# Desperately seeking black LOOK cork tape



## JJJamison (Apr 23, 2005)

Okay, maybe "desperate" is an exaggeration, but does anyone one know where I can get my hands on a few rolls of LOOK cork bar tape - specifically the old school black with white logos?

Any help would be greatly appreciated. Thanks.


----------



## Dave Hickey (Jan 27, 2002)

JJJamison said:


> Okay, maybe "desperate" is an exaggeration, but does anyone one know where I can get my hands on a few rolls of LOOK cork bar tape - specifically the old school black with white logos?
> 
> Any help would be greatly appreciated. Thanks.


I have some. The logo is silver not white...PM me if interested


----------



## chas (Aug 10, 2006)

JJJamison said:


> Okay, maybe "desperate" is an exaggeration, but does anyone one know where I can get my hands on a few rolls of LOOK cork bar tape - specifically the old school black with white logos?
> 
> Any help would be greatly appreciated. Thanks.

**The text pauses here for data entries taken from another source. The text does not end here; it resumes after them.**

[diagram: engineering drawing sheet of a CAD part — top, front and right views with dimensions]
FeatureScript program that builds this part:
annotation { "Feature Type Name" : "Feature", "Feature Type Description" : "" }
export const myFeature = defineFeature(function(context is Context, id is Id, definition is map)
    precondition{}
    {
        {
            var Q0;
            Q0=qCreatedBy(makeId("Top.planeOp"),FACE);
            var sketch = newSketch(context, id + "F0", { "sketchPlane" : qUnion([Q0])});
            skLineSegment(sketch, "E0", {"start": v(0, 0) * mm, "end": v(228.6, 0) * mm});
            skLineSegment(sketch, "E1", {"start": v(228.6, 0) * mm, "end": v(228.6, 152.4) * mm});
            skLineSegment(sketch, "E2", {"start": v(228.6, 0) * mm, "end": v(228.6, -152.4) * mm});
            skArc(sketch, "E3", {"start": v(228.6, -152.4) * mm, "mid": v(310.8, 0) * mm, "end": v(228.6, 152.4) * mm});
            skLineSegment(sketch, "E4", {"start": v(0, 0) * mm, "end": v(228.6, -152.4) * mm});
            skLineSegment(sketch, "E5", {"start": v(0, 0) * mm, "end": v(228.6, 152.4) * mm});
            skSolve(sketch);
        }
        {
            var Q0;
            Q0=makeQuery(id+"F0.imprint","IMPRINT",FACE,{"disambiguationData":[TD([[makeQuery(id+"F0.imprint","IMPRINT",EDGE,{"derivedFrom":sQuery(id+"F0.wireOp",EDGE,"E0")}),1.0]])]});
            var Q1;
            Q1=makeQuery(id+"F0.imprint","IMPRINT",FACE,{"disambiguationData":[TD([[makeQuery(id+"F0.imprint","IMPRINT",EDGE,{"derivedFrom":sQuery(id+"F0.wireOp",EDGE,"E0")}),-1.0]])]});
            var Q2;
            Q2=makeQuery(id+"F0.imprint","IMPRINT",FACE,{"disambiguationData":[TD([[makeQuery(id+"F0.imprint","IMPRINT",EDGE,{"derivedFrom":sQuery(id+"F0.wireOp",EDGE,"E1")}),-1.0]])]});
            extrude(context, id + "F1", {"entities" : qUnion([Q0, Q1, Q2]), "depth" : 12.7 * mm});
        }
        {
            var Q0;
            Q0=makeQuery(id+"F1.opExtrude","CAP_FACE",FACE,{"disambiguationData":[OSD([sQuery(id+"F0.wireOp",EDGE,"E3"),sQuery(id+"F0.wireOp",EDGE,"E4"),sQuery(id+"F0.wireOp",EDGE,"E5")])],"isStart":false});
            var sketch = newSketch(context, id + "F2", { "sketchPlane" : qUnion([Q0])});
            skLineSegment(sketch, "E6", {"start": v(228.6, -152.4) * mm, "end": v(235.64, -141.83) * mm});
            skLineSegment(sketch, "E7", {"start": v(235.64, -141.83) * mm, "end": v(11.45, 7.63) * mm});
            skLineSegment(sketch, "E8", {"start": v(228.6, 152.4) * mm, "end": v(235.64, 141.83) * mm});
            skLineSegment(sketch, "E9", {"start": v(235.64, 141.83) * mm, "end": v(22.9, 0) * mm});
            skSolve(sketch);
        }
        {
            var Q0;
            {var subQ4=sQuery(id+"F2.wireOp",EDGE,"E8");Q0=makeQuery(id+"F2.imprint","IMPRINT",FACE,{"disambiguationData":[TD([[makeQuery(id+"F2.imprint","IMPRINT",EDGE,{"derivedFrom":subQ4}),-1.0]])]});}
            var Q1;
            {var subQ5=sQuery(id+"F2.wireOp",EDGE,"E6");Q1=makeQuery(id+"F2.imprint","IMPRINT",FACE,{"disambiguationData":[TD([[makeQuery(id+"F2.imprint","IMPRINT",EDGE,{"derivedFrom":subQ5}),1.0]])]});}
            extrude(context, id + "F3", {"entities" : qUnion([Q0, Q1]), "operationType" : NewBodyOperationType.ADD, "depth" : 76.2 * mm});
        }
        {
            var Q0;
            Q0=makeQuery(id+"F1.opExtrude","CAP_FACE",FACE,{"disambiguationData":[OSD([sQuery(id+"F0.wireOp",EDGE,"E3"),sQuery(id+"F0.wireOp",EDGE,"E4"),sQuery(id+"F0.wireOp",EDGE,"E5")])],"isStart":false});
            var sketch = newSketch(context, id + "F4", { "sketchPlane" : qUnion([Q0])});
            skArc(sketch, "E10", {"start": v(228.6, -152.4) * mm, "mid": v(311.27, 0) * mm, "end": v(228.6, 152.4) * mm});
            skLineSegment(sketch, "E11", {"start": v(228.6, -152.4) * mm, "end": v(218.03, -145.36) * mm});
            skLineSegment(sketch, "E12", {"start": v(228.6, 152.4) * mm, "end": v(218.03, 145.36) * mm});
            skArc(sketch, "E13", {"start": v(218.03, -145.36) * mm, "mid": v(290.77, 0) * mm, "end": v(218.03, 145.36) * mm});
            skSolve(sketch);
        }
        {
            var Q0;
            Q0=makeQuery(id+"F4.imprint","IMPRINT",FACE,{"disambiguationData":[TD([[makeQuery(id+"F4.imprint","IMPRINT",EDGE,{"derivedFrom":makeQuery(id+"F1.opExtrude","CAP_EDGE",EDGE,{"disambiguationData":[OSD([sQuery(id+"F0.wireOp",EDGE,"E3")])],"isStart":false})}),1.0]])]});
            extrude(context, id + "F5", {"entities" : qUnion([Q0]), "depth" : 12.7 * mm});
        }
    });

We have a pretty good amount of that tape still in stock; any LOOK dealer will be able to special order it for you. Here's a link to our dealer locator: Dealer Locator

If there's no dealer in you area, please let me know and I'll see what we can work out.

Regards,
*[email protected]*


----------



## JJJamison (Apr 23, 2005)

chas said:


> We have a pretty good amount of that tape still in stock; any LOOK dealer will be able to special order it for you. Here's a link to our dealer locator: Dealer Locator
> 
> If there's no dealer in you area, please let me know and I'll see what we can work out.
> 
> ...


Thanks Chas. I had no idea there were so many LOOK dealers here in the valley.


----------